#### [Required work]
Here are the records. Write out exactly the lines between the one holding "Assigned to: Ways and Means" and the one holding "of Maryland |", inclusive.

#### [Supplied material]
____________
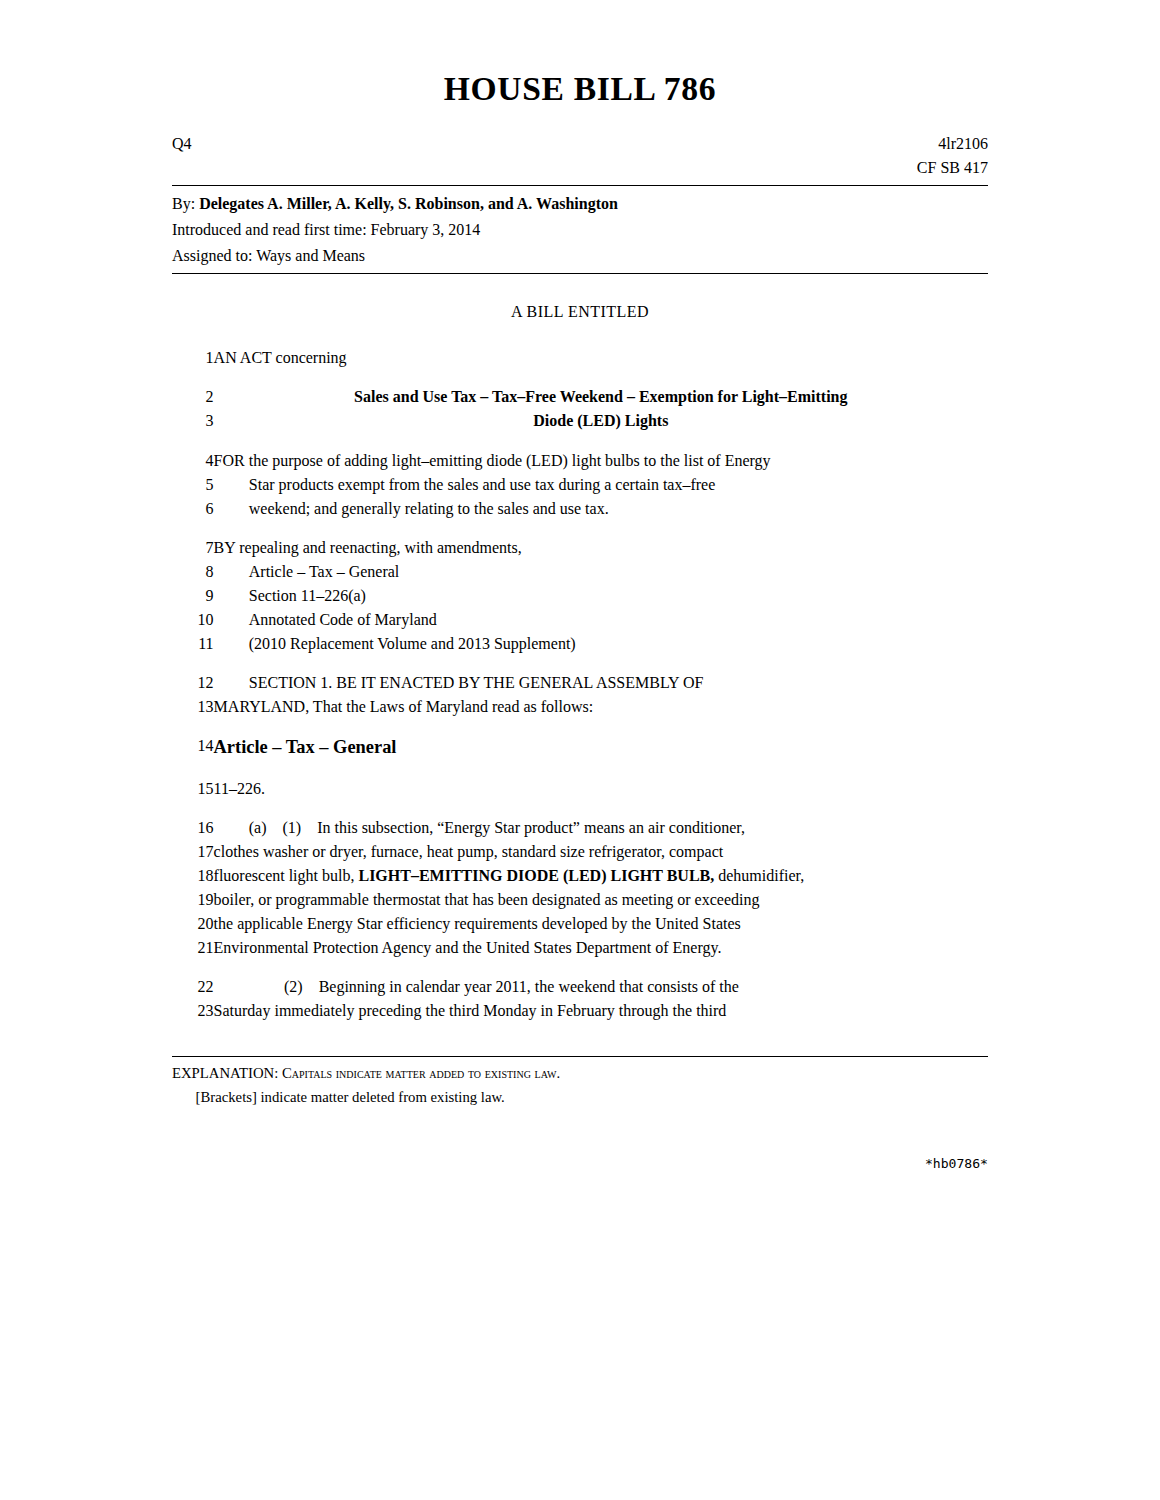HOUSE BILL 786
Q4
4lr2106
CF SB 417
By: Delegates A. Miller, A. Kelly, S. Robinson, and A. Washington
Introduced and read first time: February 3, 2014
Assigned to: Ways and Means
A BILL ENTITLED
| 1 | AN ACT concerning |
| 2 | Sales and Use Tax – Tax–Free Weekend – Exemption for Light–Emitting |
| 3 | Diode (LED) Lights |
| 4 | FOR the purpose of adding light–emitting diode (LED) light bulbs to the list of Energy |
| 5 | Star products exempt from the sales and use tax during a certain tax–free |
| 6 | weekend; and generally relating to the sales and use tax. |
| 7 | BY repealing and reenacting, with amendments, |
| 8 | Article – Tax – General |
| 9 | Section 11–226(a) |
| 10 | Annotated Code of Maryland |
| 11 | (2010 Replacement Volume and 2013 Supplement) |
| 12 | SECTION 1. BE IT ENACTED BY THE GENERAL ASSEMBLY OF |
| 13 | MARYLAND, That the Laws of Maryland read as follows: |
| 14 | Article – Tax – General |
| 15 | 11–226. |
| 16 | (a) (1) In this subsection, “Energy Star product” means an air conditioner, |
| 17 | clothes washer or dryer, furnace, heat pump, standard size refrigerator, compact |
| 18 | fluorescent light bulb, LIGHT–EMITTING DIODE (LED) LIGHT BULB, dehumidifier, |
| 19 | boiler, or programmable thermostat that has been designated as meeting or exceeding |
| 20 | the applicable Energy Star efficiency requirements developed by the United States |
| 21 | Environmental Protection Agency and the United States Department of Energy. |
| 22 | (2) Beginning in calendar year 2011, the weekend that consists of the |
| 23 | Saturday immediately preceding the third Monday in February through the third |
EXPLANATION: Capitals indicate matter added to existing law.
[Brackets] indicate matter deleted from existing law.
*hb0786*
____________
#### [Exercise response]
Assigned to: Ways and Means
A BILL ENTITLED
| 1 | AN ACT concerning |
| 2 | Sales and Use Tax – Tax–Free Weekend – Exemption for Light–Emitting |
| 3 | Diode (LED) Lights |
| 4 | FOR the purpose of adding light–emitting diode (LED) light bulbs to the list of Energy |
| 5 | Star products exempt from the sales and use tax during a certain tax–free |
| 6 | weekend; and generally relating to the sales and use tax. |
| 7 | BY repealing and reenacting, with amendments, |
| 8 | Article – Tax – General |
| 9 | Section 11–226(a) |
| 10 | Annotated Code of Maryland |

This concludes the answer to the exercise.